La famosa ‘silla de pensar’ es un método muy utilizado por los padres para hacer pensar a sus hijos que lo que han hecho no es lo correcto o que no van por buen camino. Algunos expertos defienden que hay otro métodos más eficaces. Os descubrimos algunos.

La 'silla de pensar' no es la mejor opción

En el tema de la educación son muchos los métodos que pueden ayudar a los padres a educar a sus hijos en el día a día, pero cada vez se van conociendo nuevas investigaciones que demuestran que algunos métodos no convencen y que podrían incluso no ser la mejor opción y no funcionar. Uno de ellos es la famosa silla de pensar‘ o ‘tiempo fuera. Este es un método que consiste en dejar al niño en una silla pensando en aquello que ha hecho mal. Se supone que en el tiempo que estipulemos los padres, un tiempo que debe de ir acorde a la edad del pequeño, el niño debe reflexionar sobre su conduzca.

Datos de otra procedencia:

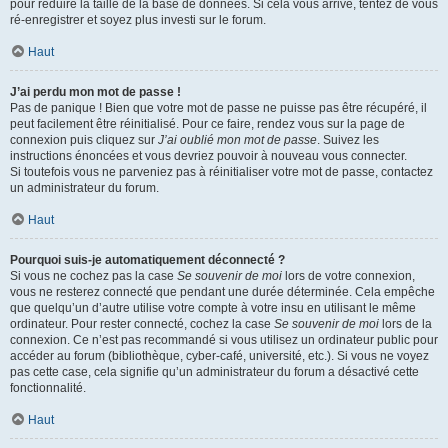
pour réduire la taille de la base de données. Si cela vous arrive, tentez de vous
ré-enregistrer et soyez plus investi sur le forum.
Haut
J’ai perdu mon mot de passe !
Pas de panique ! Bien que votre mot de passe ne puisse pas être récupéré, il
peut facilement être réinitialisé. Pour ce faire, rendez vous sur la page de
connexion puis cliquez sur
J’ai oublié mon mot de passe
. Suivez les
instructions énoncées et vous devriez pouvoir à nouveau vous connecter.
Si toutefois vous ne parveniez pas à réinitialiser votre mot de passe, contactez
un administrateur du forum.
Haut
Pourquoi suis-je automatiquement déconnecté ?
Si vous ne cochez pas la case
Se souvenir de moi
lors de votre connexion,
vous ne resterez connecté que pendant une durée déterminée. Cela empêche
que quelqu’un d’autre utilise votre compte à votre insu en utilisant le même
ordinateur. Pour rester connecté, cochez la case
Se souvenir de moi
lors de la
connexion. Ce n’est pas recommandé si vous utilisez un ordinateur public pour
accéder au forum (bibliothèque, cyber-café, université, etc.). Si vous ne voyez
pas cette case, cela signifie qu’un administrateur du forum a désactivé cette
fonctionnalité.
Haut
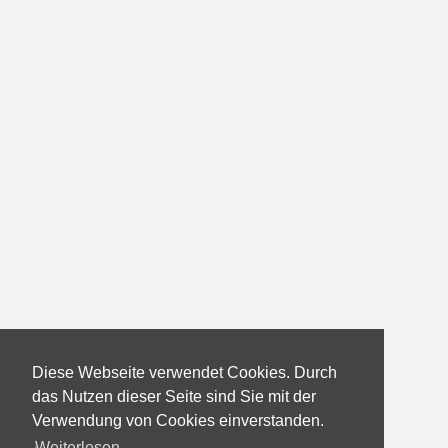
Diese Webseite verwendet Cookies. Durch
das Nutzen dieser Seite sind Sie mit der
Verwendung von Cookies einverstanden.
Weiterlesen...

Debo decir que yo en algún  momento he usado este sistema, no porque tenga una silla destinada a ser la ‘silla de pensar‘ sino porque ante un momento de nervios y para rebajar la tensión del momento el ‘tiempo fuera‘ me permite relajarme y ver el problema con otra perspectiva. Sinceramente, yo lo he usado más por mi, que por mi hija, porque gracias a esos minutos he evitado que mis nervios obstaculizaran el objetivo , que era parar la mala conducta y hacer ver a mi hija que es lo que estaba haciendo mal.

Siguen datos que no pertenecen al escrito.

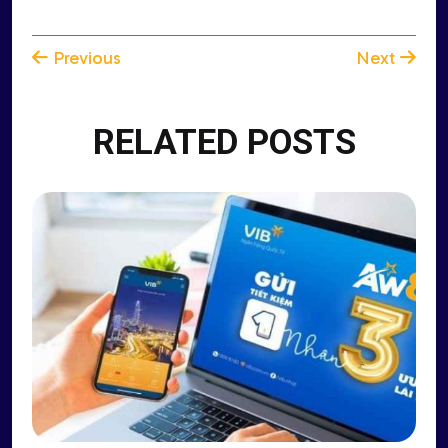
Previous
Next
RELATED POSTS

Según los expertos este no es un buen sistema por una razón muy sencilla, porque es conductista, es decir, que lo que hace es condicionar el comportamiento de los niños y está muy enfocado a que aprendan a obedecer, sin tener en cuenta las necesidades del niño y su autoestima en ese momento. Digamos que es como  un castigo y si nos paramos a pensar en las veces que lo hemos usado, ciertamente veremos que es una forma de castigar y eso significa que posiblemente despierte en el niño sentimientos de rabia, frustración y enfado. Por tanto, la ‘silla de pensar‘ en sí, no es efectiva. Si embargo, sí es efectivo el diálogo entre padres e hijos, es decir, aprender a dialogar con ellos, escuchar sus necesidades, empatizar con ellos, ponerles límites y, sobre todo, aprender a negociar.

Hay que tener en cuenta que para los niños es importante la manera en cómo se les habla, por lo que hay que evitar los gritos y las malas maneras. Tenemos que pensar que ellos apreciarán que se les escuche y que se les respete. Una puntualización que me parece interesante recalcar es que los niños suelen ser el reflejo de sus padres, es decir, tienen tendencia a imitar lo que ven en casa, así que si les acostumbramos a que se les escucha, a que se tienen en cuenta sus necesidades y les enseñamos a pensar, será una manera efectiva de evitar conductas tipo rabietas .

En mi opinión, educar es una tarea bastante difícil, pero si aprendemos a entender al niño, le escuchamos para saber que quiere, se le dan alternativas y se cede de vez en cuando, conseguiremos en muchas ocasiones negociar y salir aireados sin situaciones de nervios o de estrés. Además, si les enseñamos a los niños a negociar y saber pedir qué necesitan, les estaremos dando la oportunidad de que aprendan a comunicarse, de que aprendan a reflexionar sin crear en su interior sentimientos negativos de rabia hacia sus propios padres y les estaremos enseñando a respetar, porque si el niño es respetado, él también respetará. ¿De qué forma conseguís solucionar los conflictos evitando la famosa ‘silla de pensar‘?